We investigate the resonant optical response of single material-anisotropic nanoparticles (NPs) of molybdenum disulfide (MoS$_2$) and their two-dimensional arrays (metasurfaces) irradiated by plane waves of the telecomunication optical range. Nanoparticles in the form of a disk with centered and shifted hole are considered. Using the recently experimental measured the MoS$_2$ dielectric permittivity and numerical calculations with analytical multipole analysis, we show that the material-anisotropy of NPs can lead to specific nonlocal contributions in their magnetic and electric dipole response and affect the effective dipole polarizabilities. Applying a special procedure we determine the period of the MoS$_2$ metasurfaces supporting the quasi-trapped mode (QTM) resonance around the tellecom wavelength of 1550 nm.
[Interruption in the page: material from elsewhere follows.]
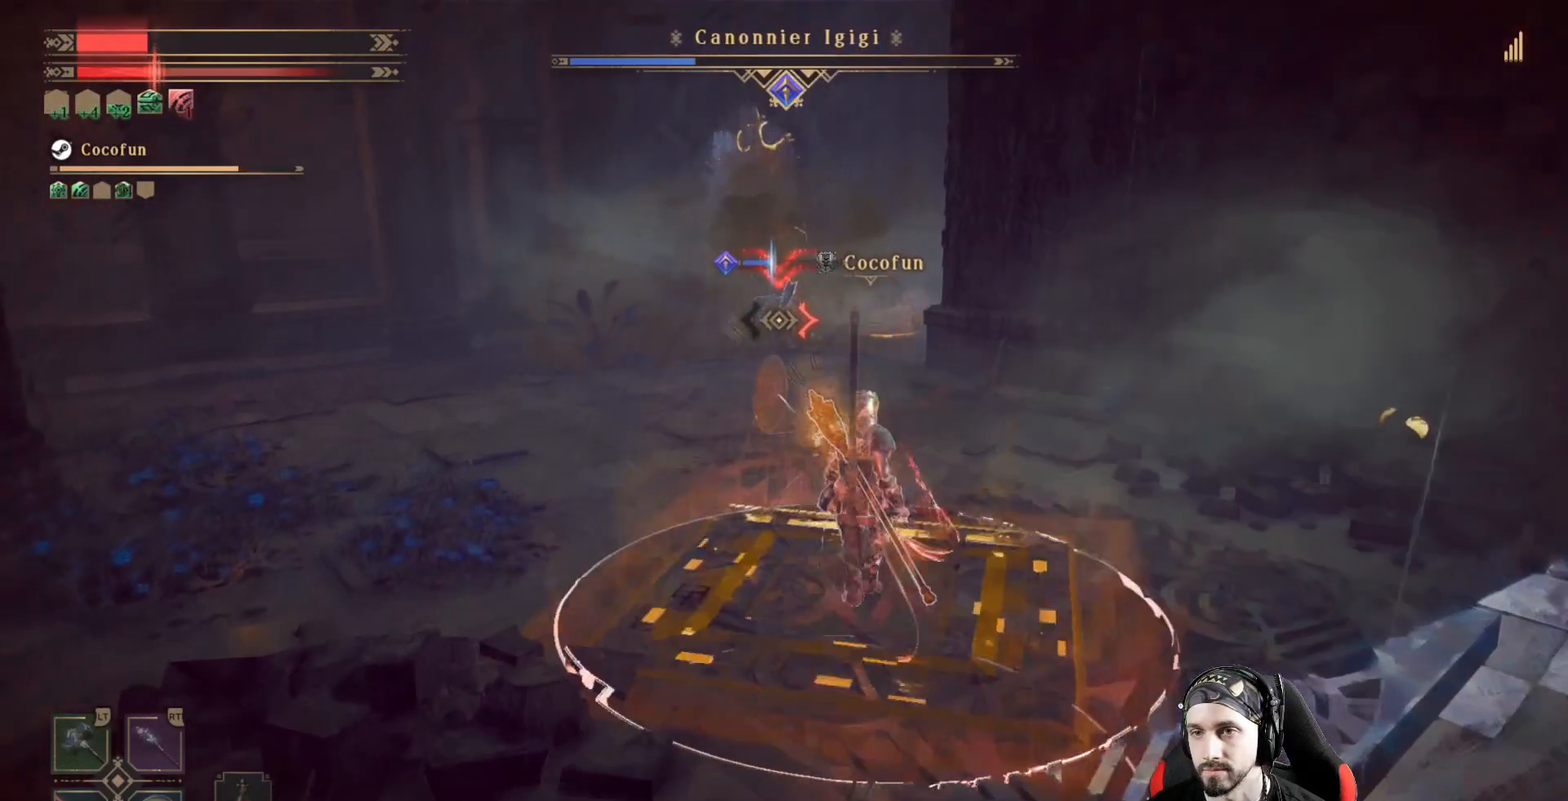
{"buttons": ["R2"], "left_stick": "up", "right_stick": "center", "events": []}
It is shown that regardless extremely weak absorption of the single nanoparticles, the excitation of the QTM leads to effective narrowband absorption in the metasurfaces. Influences of the linear polarization direction of normally incident waves on the QTM implementation and the reflection and transmission spectra are studied. It is found and demonstrated, for the first time, that a metasurface, composed of the MoS$_2$ disks with their anisotropy perpendicularto the metasurface plane, has the properties of a continuous birefringent medium. Due to these properties, normally incident and linear-polarized waves can be transformed in the transmitted and reflected waves with changed polarizations.